# Collected data
####

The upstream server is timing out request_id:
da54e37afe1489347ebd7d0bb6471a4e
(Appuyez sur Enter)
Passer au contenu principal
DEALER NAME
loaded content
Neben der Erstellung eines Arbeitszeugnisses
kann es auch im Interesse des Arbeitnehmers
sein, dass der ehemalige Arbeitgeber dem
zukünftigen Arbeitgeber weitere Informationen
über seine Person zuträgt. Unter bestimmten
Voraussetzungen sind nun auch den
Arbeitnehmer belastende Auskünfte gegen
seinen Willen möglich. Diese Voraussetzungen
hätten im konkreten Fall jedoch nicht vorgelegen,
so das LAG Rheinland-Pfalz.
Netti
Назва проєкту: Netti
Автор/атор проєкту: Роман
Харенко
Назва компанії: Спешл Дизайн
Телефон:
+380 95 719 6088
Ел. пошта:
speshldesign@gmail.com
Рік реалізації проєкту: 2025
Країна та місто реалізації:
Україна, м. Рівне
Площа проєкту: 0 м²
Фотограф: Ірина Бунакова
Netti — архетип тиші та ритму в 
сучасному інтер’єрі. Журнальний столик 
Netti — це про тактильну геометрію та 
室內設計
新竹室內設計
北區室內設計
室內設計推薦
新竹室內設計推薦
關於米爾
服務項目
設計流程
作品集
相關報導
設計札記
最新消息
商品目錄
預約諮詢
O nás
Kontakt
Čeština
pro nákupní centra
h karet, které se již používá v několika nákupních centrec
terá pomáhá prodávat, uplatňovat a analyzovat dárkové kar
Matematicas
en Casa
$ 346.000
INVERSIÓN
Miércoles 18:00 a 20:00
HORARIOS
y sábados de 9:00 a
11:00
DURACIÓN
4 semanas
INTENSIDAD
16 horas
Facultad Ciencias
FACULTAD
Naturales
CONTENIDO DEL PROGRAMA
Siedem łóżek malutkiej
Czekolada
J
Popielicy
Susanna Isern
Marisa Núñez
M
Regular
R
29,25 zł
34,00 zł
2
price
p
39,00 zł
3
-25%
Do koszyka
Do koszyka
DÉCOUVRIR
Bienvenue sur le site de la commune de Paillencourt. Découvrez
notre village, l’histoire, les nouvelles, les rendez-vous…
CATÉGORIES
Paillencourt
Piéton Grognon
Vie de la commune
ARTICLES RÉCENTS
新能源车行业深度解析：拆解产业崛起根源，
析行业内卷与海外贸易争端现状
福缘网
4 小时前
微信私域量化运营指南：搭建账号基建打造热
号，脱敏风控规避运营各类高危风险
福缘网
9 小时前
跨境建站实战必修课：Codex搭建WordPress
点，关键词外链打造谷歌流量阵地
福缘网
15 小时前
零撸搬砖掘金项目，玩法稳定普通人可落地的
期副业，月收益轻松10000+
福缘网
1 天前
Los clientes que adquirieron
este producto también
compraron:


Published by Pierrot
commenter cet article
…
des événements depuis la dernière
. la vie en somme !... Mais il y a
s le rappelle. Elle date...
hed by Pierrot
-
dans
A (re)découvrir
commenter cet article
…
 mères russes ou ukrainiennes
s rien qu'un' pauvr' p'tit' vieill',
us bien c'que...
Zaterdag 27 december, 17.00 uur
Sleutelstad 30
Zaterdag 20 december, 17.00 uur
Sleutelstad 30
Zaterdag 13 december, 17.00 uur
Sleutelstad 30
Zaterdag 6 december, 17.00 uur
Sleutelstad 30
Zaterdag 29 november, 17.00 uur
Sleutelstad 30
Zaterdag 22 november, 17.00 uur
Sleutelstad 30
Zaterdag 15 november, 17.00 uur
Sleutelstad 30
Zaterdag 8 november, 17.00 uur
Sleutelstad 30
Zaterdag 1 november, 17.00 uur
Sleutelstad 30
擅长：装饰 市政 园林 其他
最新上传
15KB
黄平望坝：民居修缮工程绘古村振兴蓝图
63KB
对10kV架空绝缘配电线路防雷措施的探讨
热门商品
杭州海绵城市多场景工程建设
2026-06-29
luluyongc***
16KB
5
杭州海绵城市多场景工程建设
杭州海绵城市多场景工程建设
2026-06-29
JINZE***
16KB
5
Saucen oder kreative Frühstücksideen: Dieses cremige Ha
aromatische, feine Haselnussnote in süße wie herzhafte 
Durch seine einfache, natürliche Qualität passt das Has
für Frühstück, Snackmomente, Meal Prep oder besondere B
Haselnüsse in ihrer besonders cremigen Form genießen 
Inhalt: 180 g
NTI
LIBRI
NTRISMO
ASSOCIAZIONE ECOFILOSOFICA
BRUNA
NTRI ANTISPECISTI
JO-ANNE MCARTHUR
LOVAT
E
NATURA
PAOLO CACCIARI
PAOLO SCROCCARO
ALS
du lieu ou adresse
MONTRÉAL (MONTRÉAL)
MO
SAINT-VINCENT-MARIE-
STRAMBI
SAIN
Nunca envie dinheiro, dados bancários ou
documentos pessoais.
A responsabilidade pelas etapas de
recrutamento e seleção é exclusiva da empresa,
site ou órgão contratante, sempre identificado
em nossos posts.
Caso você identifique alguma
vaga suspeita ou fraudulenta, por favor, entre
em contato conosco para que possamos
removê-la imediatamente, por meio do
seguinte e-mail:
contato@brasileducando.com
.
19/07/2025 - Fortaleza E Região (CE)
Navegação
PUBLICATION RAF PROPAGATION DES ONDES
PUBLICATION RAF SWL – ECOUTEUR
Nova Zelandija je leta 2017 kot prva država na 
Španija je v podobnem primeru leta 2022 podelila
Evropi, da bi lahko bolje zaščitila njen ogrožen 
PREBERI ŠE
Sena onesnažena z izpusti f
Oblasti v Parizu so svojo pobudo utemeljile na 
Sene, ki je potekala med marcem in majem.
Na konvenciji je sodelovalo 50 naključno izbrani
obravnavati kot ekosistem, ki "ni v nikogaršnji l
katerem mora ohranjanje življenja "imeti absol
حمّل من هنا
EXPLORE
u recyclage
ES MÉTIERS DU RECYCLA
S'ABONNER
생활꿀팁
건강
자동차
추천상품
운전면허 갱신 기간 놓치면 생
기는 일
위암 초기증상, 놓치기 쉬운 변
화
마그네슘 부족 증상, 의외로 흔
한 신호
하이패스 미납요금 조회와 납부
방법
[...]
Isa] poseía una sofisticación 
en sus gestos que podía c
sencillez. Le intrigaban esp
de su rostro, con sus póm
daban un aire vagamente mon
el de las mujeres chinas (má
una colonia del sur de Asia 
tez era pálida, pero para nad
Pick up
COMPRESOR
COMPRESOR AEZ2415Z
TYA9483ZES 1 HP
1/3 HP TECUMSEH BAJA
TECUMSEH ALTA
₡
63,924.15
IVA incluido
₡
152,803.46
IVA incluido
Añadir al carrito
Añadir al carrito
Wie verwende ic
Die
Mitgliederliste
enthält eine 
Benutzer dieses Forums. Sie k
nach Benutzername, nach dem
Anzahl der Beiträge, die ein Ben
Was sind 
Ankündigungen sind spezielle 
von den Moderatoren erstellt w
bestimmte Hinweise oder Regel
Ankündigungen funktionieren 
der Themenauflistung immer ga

####

# WHAT IS NEEDED
Every line above must be repeated exactly as it appears.

# ANSWER BOX
The upstream server is timing out request_id:
da54e37afe1489347ebd7d0bb6471a4e
(Appuyez sur Enter)
Passer au contenu principal
DEALER NAME
loaded content
Neben der Erstellung eines Arbeitszeugnisses
kann es auch im Interesse des Arbeitnehmers
sein, dass der ehemalige Arbeitgeber dem
zukünftigen Arbeitgeber weitere Informationen
über seine Person zuträgt. Unter bestimmten
Voraussetzungen sind nun auch den
Arbeitnehmer belastende Auskünfte gegen
seinen Willen möglich. Diese Voraussetzungen
hätten im konkreten Fall jedoch nicht vorgelegen,
so das LAG Rheinland-Pfalz.
Netti
Назва проєкту: Netti
Автор/атор проєкту: Роман
Харенко
Назва компанії: Спешл Дизайн
Телефон:
+380 95 719 6088
Ел. пошта:
speshldesign@gmail.com
Рік реалізації проєкту: 2025
Країна та місто реалізації:
Україна, м. Рівне
Площа проєкту: 0 м²
Фотограф: Ірина Бунакова
Netti — архетип тиші та ритму в 
сучасному інтер’єрі. Журнальний столик 
Netti — це про тактильну геометрію та 
室內設計
新竹室內設計
北區室內設計
室內設計推薦
新竹室內設計推薦
關於米爾
服務項目
設計流程
作品集
相關報導
設計札記
最新消息
商品目錄
預約諮詢
O nás
Kontakt
Čeština
pro nákupní centra
h karet, které se již používá v několika nákupních centrec
terá pomáhá prodávat, uplatňovat a analyzovat dárkové kar
Matematicas
en Casa
$ 346.000
INVERSIÓN
Miércoles 18:00 a 20:00
HORARIOS
y sábados de 9:00 a
11:00
DURACIÓN
4 semanas
INTENSIDAD
16 horas
Facultad Ciencias
FACULTAD
Naturales
CONTENIDO DEL PROGRAMA
Siedem łóżek malutkiej
Czekolada
J
Popielicy
Susanna Isern
Marisa Núñez
M
Regular
R
29,25 zł
34,00 zł
2
price
p
39,00 zł
3
-25%
Do koszyka
Do koszyka
DÉCOUVRIR
Bienvenue sur le site de la commune de Paillencourt. Découvrez
notre village, l’histoire, les nouvelles, les rendez-vous…
CATÉGORIES
Paillencourt
Piéton Grognon
Vie de la commune
ARTICLES RÉCENTS
新能源车行业深度解析：拆解产业崛起根源，
析行业内卷与海外贸易争端现状
福缘网
4 小时前
微信私域量化运营指南：搭建账号基建打造热
号，脱敏风控规避运营各类高危风险
福缘网
9 小时前
跨境建站实战必修课：Codex搭建WordPress
点，关键词外链打造谷歌流量阵地
福缘网
15 小时前
零撸搬砖掘金项目，玩法稳定普通人可落地的
期副业，月收益轻松10000+
福缘网
1 天前
Los clientes que adquirieron
este producto también
compraron:


Published by Pierrot
commenter cet article
…
des événements depuis la dernière
. la vie en somme !... Mais il y a
s le rappelle. Elle date...
hed by Pierrot
-
dans
A (re)découvrir
commenter cet article
…
 mères russes ou ukrainiennes
s rien qu'un' pauvr' p'tit' vieill',
us bien c'que...
Zaterdag 27 december, 17.00 uur
Sleutelstad 30
Zaterdag 20 december, 17.00 uur
Sleutelstad 30
Zaterdag 13 december, 17.00 uur
Sleutelstad 30
Zaterdag 6 december, 17.00 uur
Sleutelstad 30
Zaterdag 29 november, 17.00 uur
Sleutelstad 30
Zaterdag 22 november, 17.00 uur
Sleutelstad 30
Zaterdag 15 november, 17.00 uur
Sleutelstad 30
Zaterdag 8 november, 17.00 uur
Sleutelstad 30
Zaterdag 1 november, 17.00 uur
Sleutelstad 30
擅长：装饰 市政 园林 其他
最新上传
15KB
黄平望坝：民居修缮工程绘古村振兴蓝图
63KB
对10kV架空绝缘配电线路防雷措施的探讨
热门商品
杭州海绵城市多场景工程建设
2026-06-29
luluyongc***
16KB
5
杭州海绵城市多场景工程建设
杭州海绵城市多场景工程建设
2026-06-29
JINZE***
16KB
5
Saucen oder kreative Frühstücksideen: Dieses cremige Ha
aromatische, feine Haselnussnote in süße wie herzhafte 
Durch seine einfache, natürliche Qualität passt das Has
für Frühstück, Snackmomente, Meal Prep oder besondere B
Haselnüsse in ihrer besonders cremigen Form genießen 
Inhalt: 180 g
NTI
LIBRI
NTRISMO
ASSOCIAZIONE ECOFILOSOFICA
BRUNA
NTRI ANTISPECISTI
JO-ANNE MCARTHUR
LOVAT
E
NATURA
PAOLO CACCIARI
PAOLO SCROCCARO
ALS
du lieu ou adresse
MONTRÉAL (MONTRÉAL)
MO
SAINT-VINCENT-MARIE-
STRAMBI
SAIN
Nunca envie dinheiro, dados bancários ou
documentos pessoais.
A responsabilidade pelas etapas de
recrutamento e seleção é exclusiva da empresa,
site ou órgão contratante, sempre identificado
em nossos posts.
Caso você identifique alguma
vaga suspeita ou fraudulenta, por favor, entre
em contato conosco para que possamos
removê-la imediatamente, por meio do
seguinte e-mail:
contato@brasileducando.com
.
19/07/2025 - Fortaleza E Região (CE)
Navegação
PUBLICATION RAF PROPAGATION DES ONDES
PUBLICATION RAF SWL – ECOUTEUR
Nova Zelandija je leta 2017 kot prva država na 
Španija je v podobnem primeru leta 2022 podelila
Evropi, da bi lahko bolje zaščitila njen ogrožen 
PREBERI ŠE
Sena onesnažena z izpusti f
Oblasti v Parizu so svojo pobudo utemeljile na 
Sene, ki je potekala med marcem in majem.
Na konvenciji je sodelovalo 50 naključno izbrani
obravnavati kot ekosistem, ki "ni v nikogaršnji l
katerem mora ohranjanje življenja "imeti absol
حمّل من هنا
EXPLORE
u recyclage
ES MÉTIERS DU RECYCLA
S'ABONNER
생활꿀팁
건강
자동차
추천상품
운전면허 갱신 기간 놓치면 생
기는 일
위암 초기증상, 놓치기 쉬운 변
화
마그네슘 부족 증상, 의외로 흔
한 신호
하이패스 미납요금 조회와 납부
방법
[...]
Isa] poseía una sofisticación 
en sus gestos que podía c
sencillez. Le intrigaban esp
de su rostro, con sus póm
daban un aire vagamente mon
el de las mujeres chinas (má
una colonia del sur de Asia 
tez era pálida, pero para nad
Pick up
COMPRESOR
COMPRESOR AEZ2415Z
TYA9483ZES 1 HP
1/3 HP TECUMSEH BAJA
TECUMSEH ALTA
₡
63,924.15
IVA incluido
₡
152,803.46
IVA incluido
Añadir al carrito
Añadir al carrito
Wie verwende ic
Die
Mitgliederliste
enthält eine 
Benutzer dieses Forums. Sie k
nach Benutzername, nach dem
Anzahl der Beiträge, die ein Ben
Was sind 
Ankündigungen sind spezielle 
von den Moderatoren erstellt w
bestimmte Hinweise oder Regel
Ankündigungen funktionieren 
der Themenauflistung immer ga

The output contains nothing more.